Nombreux sont les observateurs qui, lundi, ne se concentreront d'ailleurs que sur le score des viennent-ensuite. Car si Nikki Haley ou Ron DeSantis font un bon en avant significatif, ils auront les arguments nécessaires pour faire basculer le coeur politique des indécis et des plus modérés. Il s'agira donc de garder la tête froide.
Sans parler de météo, Ron DeSantis et Donald Trump auront un avantage certain en Iowa, puisqu'ils se sont montré les plus endurants sur le terrain (ou la neige?), enchaînant meetings et déplacements depuis plusieurs semaines. Nikki Haley, de son côté, et bien qu'elle ait consolidé sa tonitruante deuxième place dans les derniers sondages du week-end, se concentre sur l'étape du New Hampshire, le 23 janvier prochain. Un rendez-vous beaucoup plus sensible à une politique républicaine modérée.

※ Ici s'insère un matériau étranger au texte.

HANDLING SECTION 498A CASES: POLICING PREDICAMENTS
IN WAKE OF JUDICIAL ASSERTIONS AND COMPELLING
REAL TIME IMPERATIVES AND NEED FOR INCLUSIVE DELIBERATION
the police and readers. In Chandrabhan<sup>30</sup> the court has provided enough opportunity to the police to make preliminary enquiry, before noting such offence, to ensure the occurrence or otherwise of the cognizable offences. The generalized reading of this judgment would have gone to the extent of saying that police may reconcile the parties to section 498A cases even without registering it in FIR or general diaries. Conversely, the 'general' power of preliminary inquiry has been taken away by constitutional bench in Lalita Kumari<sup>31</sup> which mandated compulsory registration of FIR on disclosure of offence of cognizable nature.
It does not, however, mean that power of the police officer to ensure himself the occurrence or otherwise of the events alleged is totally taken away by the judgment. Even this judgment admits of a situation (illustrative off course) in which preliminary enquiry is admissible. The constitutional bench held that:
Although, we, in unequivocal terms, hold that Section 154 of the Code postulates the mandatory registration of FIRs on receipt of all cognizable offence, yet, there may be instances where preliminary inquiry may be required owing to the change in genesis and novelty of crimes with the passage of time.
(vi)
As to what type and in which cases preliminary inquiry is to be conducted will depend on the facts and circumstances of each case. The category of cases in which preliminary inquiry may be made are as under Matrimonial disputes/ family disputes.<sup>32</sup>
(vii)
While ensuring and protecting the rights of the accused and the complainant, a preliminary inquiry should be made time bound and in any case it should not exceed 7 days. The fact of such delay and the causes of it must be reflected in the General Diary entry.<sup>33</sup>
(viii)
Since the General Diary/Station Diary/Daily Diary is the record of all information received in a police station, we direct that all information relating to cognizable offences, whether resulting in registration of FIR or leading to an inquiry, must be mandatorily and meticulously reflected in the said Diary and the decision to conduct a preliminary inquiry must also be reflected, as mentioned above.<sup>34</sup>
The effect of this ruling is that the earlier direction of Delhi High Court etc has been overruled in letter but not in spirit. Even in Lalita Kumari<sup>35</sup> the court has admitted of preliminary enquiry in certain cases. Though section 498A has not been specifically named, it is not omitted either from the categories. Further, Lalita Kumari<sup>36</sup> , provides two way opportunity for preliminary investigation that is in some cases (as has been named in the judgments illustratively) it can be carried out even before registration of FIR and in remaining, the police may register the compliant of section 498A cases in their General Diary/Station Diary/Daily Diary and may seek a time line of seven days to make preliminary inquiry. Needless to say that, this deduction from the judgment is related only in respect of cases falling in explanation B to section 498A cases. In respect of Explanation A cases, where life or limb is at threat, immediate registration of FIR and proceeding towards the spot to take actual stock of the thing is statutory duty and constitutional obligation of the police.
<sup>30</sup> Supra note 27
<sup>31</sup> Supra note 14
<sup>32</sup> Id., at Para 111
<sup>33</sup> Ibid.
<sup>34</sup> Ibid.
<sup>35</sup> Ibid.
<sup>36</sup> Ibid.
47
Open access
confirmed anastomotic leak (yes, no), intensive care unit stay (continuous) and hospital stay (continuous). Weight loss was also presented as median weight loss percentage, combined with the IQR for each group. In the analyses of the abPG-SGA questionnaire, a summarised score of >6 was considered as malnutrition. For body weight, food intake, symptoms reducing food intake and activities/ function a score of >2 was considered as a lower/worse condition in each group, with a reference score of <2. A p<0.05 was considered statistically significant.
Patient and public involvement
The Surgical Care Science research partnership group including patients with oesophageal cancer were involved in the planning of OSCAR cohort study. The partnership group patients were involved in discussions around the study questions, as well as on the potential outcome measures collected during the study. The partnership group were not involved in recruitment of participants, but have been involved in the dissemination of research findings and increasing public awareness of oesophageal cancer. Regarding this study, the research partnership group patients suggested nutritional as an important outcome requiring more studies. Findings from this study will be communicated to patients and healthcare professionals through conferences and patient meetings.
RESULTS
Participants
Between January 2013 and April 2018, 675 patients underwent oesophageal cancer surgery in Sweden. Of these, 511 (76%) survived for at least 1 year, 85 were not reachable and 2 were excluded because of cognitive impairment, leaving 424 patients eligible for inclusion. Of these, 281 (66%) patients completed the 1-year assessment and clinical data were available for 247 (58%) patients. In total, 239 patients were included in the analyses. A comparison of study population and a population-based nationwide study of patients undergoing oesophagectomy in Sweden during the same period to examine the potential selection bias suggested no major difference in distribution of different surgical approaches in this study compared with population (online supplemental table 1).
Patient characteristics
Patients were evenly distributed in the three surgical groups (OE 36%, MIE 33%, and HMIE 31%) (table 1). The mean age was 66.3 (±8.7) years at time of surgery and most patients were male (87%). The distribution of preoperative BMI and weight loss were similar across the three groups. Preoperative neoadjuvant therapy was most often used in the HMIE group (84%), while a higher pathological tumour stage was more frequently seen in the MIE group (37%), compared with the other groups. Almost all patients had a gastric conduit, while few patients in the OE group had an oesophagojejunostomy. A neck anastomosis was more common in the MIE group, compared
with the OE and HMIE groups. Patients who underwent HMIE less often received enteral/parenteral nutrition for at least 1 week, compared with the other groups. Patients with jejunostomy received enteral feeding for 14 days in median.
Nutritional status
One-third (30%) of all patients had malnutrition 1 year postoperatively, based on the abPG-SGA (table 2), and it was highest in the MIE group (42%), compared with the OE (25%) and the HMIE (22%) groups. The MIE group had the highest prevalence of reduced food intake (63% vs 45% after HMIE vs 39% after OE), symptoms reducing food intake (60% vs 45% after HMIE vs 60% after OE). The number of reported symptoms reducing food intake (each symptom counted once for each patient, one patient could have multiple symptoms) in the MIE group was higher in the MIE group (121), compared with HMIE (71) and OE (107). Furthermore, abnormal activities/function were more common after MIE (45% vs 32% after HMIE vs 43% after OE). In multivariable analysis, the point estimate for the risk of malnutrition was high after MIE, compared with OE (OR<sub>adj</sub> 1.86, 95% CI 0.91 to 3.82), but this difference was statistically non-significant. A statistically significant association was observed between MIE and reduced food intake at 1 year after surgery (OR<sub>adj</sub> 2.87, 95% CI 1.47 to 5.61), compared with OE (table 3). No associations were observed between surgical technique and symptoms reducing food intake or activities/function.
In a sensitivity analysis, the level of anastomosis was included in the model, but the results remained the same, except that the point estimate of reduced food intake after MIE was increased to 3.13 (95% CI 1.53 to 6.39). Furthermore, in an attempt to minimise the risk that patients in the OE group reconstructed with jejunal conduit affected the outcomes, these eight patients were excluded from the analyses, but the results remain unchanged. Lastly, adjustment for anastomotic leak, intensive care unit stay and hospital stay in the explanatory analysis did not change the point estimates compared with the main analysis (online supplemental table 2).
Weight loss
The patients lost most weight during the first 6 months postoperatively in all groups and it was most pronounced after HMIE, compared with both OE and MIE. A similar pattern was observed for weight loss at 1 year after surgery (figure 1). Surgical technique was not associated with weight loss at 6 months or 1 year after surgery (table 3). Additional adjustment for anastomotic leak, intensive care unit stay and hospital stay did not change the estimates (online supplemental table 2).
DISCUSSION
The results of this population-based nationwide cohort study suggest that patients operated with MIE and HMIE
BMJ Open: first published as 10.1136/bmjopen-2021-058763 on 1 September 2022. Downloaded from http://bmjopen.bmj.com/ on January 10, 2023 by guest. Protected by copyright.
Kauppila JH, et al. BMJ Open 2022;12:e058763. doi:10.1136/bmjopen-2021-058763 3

Mais, pour l'heure, les médias américains n'en ont que pour le blizzard et on les comprend. Les citoyens devront patienter parfois plusieurs heures, de nuit, sur les trottoirs. Et lorsque la température tutoie les -27 degrés, le National Weather Servicedes prévient depuis plusieurs jours que «les engelures peuvent survenir dans les 10 minutes suivant une exposition à l'extérieur». Pour l'anecdote, Donald Trump lui-même a dû annuler deux rassemblements ce week-end, «en raison d'un début d'engelure», nous raconte sans un brin d'ironie, la chaîne CBS News.
Lundi à 19h (heure locale), les électeurs républicains qui n'auront pas froid aux yeux devront quand même se gaffer de ne pas glisser dans la rue, avant de glisser le bulletin dans l'urne.